When isolating users for all directories, all FTP user sessions are restricted to the physical or virtual directory with the same name of the FTP user account. In addition, all global virtual directories that are created will be ignored. In this step you will configure user isolation for all directories, and add a virtual directory for the administrator user.

  1. In IIS Manager, click the node for the FTP site that you created; this will display the icons for all of the FTP features.
  2. Double-click the FTP User Isolation icon to open the FTP user isolation feature.
  3. When the FTP User Isolation feature page is displayed, select the User name directory (disable global virtual directories) option, then click Apply in the Actions pane.
  4. Expand the tree node for your FTP site, then right-click the LocalUser folder and click Add Virtual Directory. (Note: In this example the "LocalUser" folder is a physical directory, but a virtual directory could also have been used.)
  5. When the Add Virtual Directory dialog box appears:
    • Enter "administrator" for the Alias.
    • Enter "%SystemDrive%\inetpub\adminfiles" for the Physical path.
    • When you have completed these items, click OK.

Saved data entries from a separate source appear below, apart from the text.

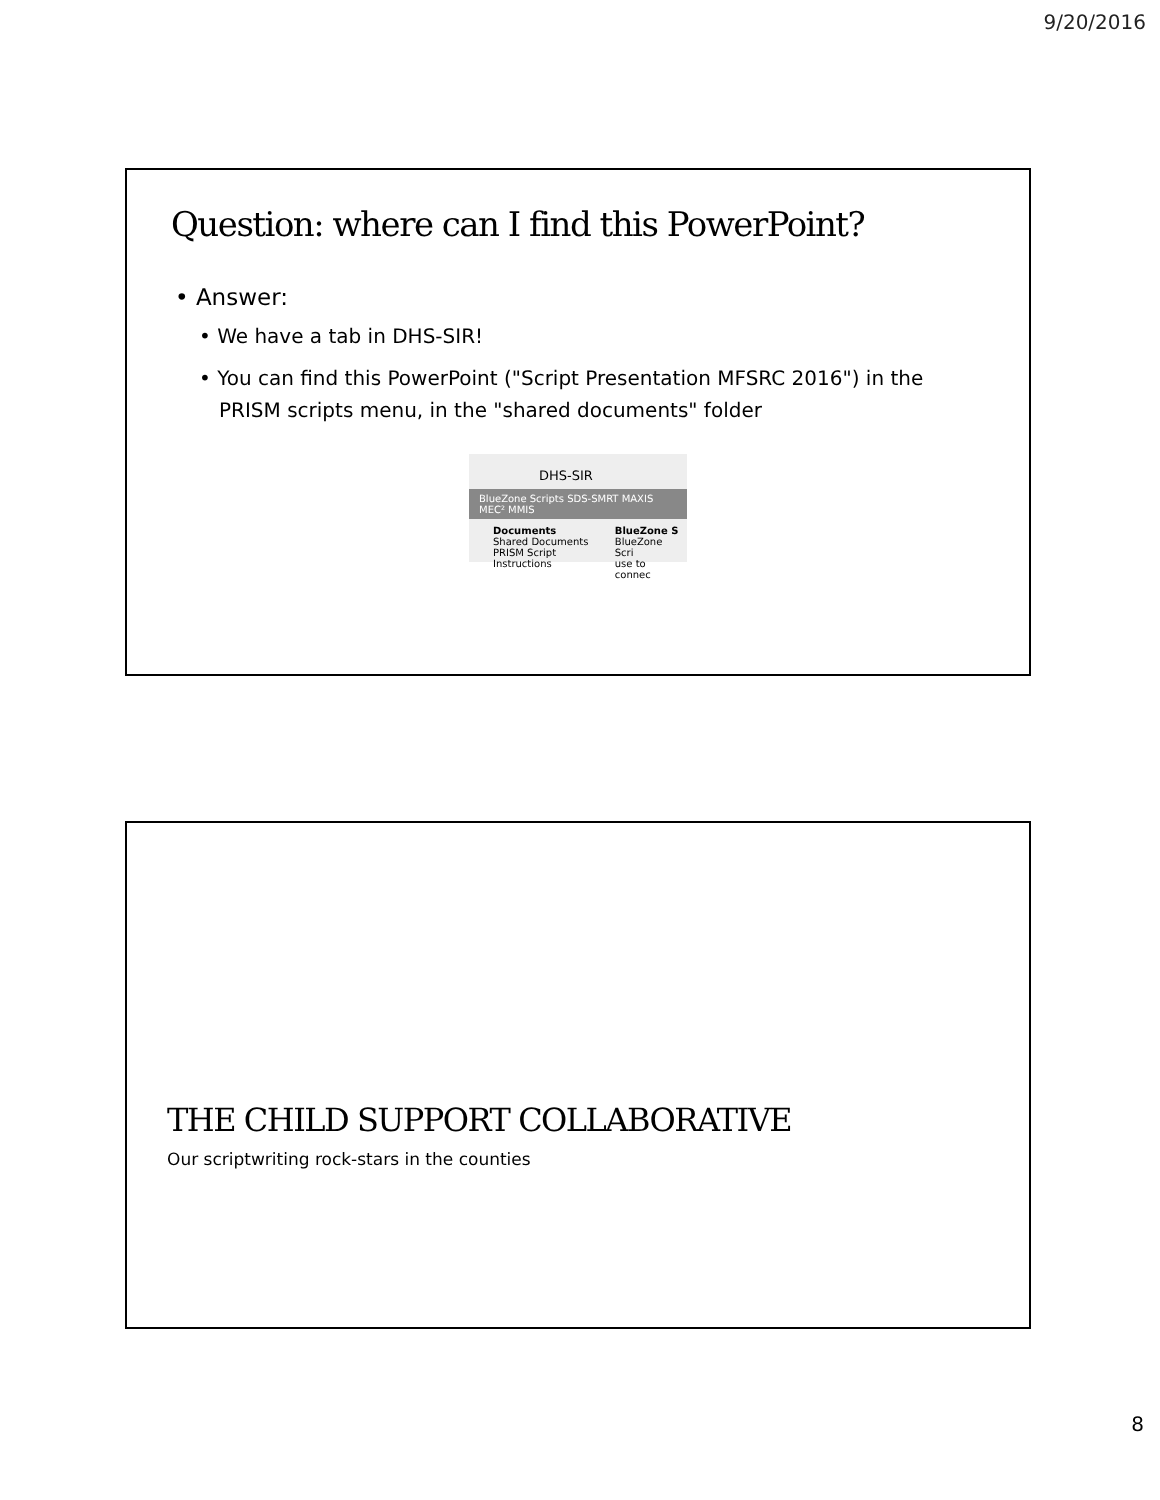9/20/2016
Question: where can I find this PowerPoint?
• Answer:
• We have a tab in DHS-SIR!
• You can find this PowerPoint ("Script Presentation MFSRC 2016") in the PRISM scripts menu, in the "shared documents" folder
DHS-SIR
BlueZone Scripts SDS-SMRT MAXIS MEC² MMIS
Documents
Shared Documents
PRISM Script Instructions BlueZone S
BlueZone Scri
use to connec
THE CHILD SUPPORT COLLABORATIVE
Our scriptwriting rock-stars in the counties
8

Logging in to your FTP site

You can now log in to your FTP site using user isolation, but the following information applies:

  1. As with Step 3, if you log in to your FTP site anonymously, your session will be restricted to the "LocalUser\Public" folder that you created in the Prerequisites section.
  2. If you log in to your FTP site using the administrator account, your session will be restricted to the "/LocalUser/administrator" virtual directory that you just created.

Summary

To recap the items that you completed in this step, you configured FTP user isolation using the User name directory (disable global virtual directories) option. When using this mode of user isolation, all FTP user sessions are restricted to the virtual or physical directory with the same name of the FTP user account, and any global virtual directories that are created will be ignored.

To create home directories for each user, you first need to create a virtual or physical directory under your FTP server's root folder that is named after your domain or named LocalUser for local user accounts. Next, you need to create a virtual or physical directory for each user account that will access your FTP site. The following table lists the home directory syntax for the authentication providers that ship with the FTP service:

User Account Types Physical Home Directory Syntax

Anonymous users

%FtpRoot%\LocalUser\Public

Local Windows user accounts
(requires basic authentication)

%FtpRoot%\LocalUser\%UserName%

Windows domain accounts
(requires basic authentication)

%FtpRoot%\%UserDomain%\%UserName%

IIS Manager or ASP.NET custom
authentication user accounts

%FtpRoot%\LocalUser\%UserName%

(Note: In the above table, %FtpRoot% is the root directory for your FTP site; for example, C:\Inetpub\Ftproot.)

Global virtual directories are ignored; all virtual directories that are configured at the root-level of your FTP site cannot be accessed by any FTP users. All virtual directories must be explicitly defined under a user's physical or virtual home directory path.